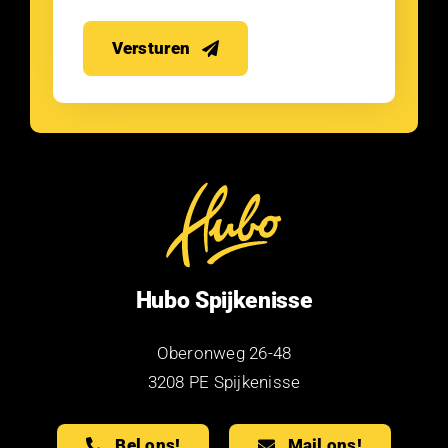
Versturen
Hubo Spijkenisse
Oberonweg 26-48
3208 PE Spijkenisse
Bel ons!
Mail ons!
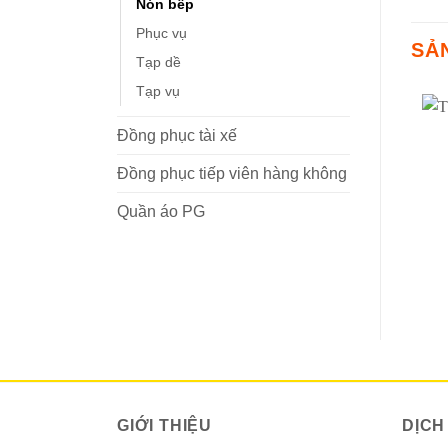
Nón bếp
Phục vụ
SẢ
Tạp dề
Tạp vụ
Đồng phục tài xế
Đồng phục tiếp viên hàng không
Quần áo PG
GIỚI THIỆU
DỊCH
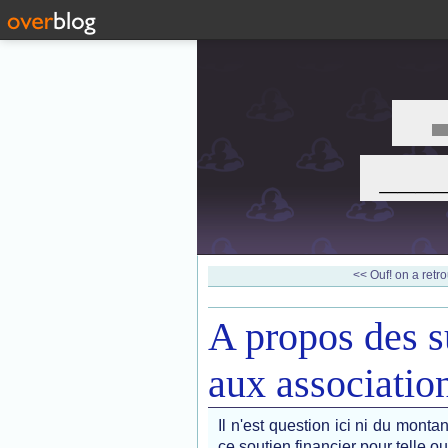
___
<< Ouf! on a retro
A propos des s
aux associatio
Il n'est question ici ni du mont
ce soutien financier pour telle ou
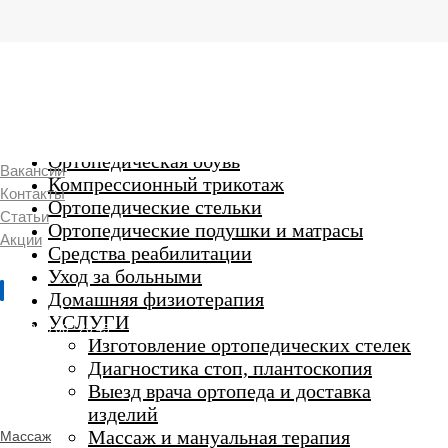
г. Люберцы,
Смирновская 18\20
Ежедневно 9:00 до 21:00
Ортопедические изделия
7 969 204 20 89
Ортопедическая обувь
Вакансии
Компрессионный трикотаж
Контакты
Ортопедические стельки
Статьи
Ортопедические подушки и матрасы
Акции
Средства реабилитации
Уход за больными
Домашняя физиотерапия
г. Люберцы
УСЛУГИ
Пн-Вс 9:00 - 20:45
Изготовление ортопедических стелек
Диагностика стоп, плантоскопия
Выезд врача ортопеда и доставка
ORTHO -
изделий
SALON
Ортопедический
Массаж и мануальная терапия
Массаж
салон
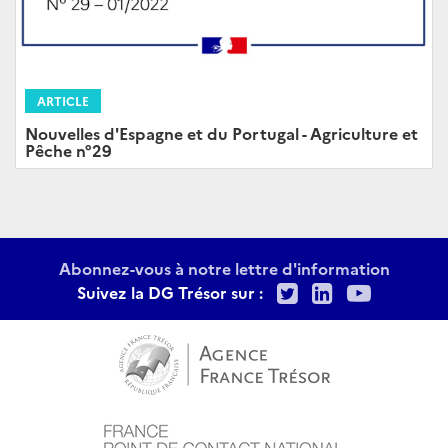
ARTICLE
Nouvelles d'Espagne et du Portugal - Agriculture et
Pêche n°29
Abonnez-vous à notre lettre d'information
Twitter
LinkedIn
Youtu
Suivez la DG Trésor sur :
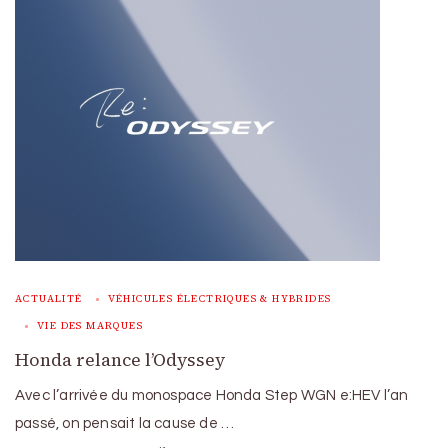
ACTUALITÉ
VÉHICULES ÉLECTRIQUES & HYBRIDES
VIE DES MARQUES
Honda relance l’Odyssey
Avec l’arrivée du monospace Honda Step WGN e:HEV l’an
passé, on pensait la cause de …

---

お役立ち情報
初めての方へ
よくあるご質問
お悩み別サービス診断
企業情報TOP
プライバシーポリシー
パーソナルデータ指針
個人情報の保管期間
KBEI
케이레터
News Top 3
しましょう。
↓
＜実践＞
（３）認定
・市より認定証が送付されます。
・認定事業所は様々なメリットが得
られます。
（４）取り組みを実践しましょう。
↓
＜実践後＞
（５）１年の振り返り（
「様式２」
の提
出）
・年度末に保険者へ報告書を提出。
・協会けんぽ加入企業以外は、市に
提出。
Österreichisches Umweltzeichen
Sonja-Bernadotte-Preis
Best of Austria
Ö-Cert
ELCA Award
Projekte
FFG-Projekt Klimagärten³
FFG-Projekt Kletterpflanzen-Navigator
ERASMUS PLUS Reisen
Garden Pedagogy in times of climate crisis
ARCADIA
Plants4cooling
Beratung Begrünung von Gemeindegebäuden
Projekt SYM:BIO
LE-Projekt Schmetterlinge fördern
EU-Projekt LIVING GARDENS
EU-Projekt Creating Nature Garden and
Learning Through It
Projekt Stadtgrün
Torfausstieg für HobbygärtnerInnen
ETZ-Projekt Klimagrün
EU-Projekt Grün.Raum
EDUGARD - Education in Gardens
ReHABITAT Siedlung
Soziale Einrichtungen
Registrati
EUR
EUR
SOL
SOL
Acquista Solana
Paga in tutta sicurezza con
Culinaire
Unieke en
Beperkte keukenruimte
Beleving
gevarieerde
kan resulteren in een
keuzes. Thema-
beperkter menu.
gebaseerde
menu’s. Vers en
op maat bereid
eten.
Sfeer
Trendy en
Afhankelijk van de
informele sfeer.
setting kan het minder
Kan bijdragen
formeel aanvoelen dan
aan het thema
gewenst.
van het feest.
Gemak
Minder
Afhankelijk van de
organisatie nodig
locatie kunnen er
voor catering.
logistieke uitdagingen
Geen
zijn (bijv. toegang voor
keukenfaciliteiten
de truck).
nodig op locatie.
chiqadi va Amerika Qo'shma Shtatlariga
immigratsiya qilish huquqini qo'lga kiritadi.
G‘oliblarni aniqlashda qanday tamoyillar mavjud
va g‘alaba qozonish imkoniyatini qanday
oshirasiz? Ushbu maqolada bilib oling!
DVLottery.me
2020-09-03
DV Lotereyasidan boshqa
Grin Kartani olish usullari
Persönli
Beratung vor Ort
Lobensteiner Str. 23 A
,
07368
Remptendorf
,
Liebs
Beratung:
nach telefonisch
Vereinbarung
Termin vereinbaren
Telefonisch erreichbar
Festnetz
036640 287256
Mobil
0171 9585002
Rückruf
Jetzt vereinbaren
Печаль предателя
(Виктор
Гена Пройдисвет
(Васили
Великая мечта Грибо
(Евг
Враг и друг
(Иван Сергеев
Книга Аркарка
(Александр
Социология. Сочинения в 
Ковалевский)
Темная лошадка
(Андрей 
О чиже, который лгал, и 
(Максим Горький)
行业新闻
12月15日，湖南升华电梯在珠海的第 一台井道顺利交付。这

● **Work instructions**:
How many lines of the listing above contain the string "voor"? Reply with the number alone.

● **Answer for this exercise**:
2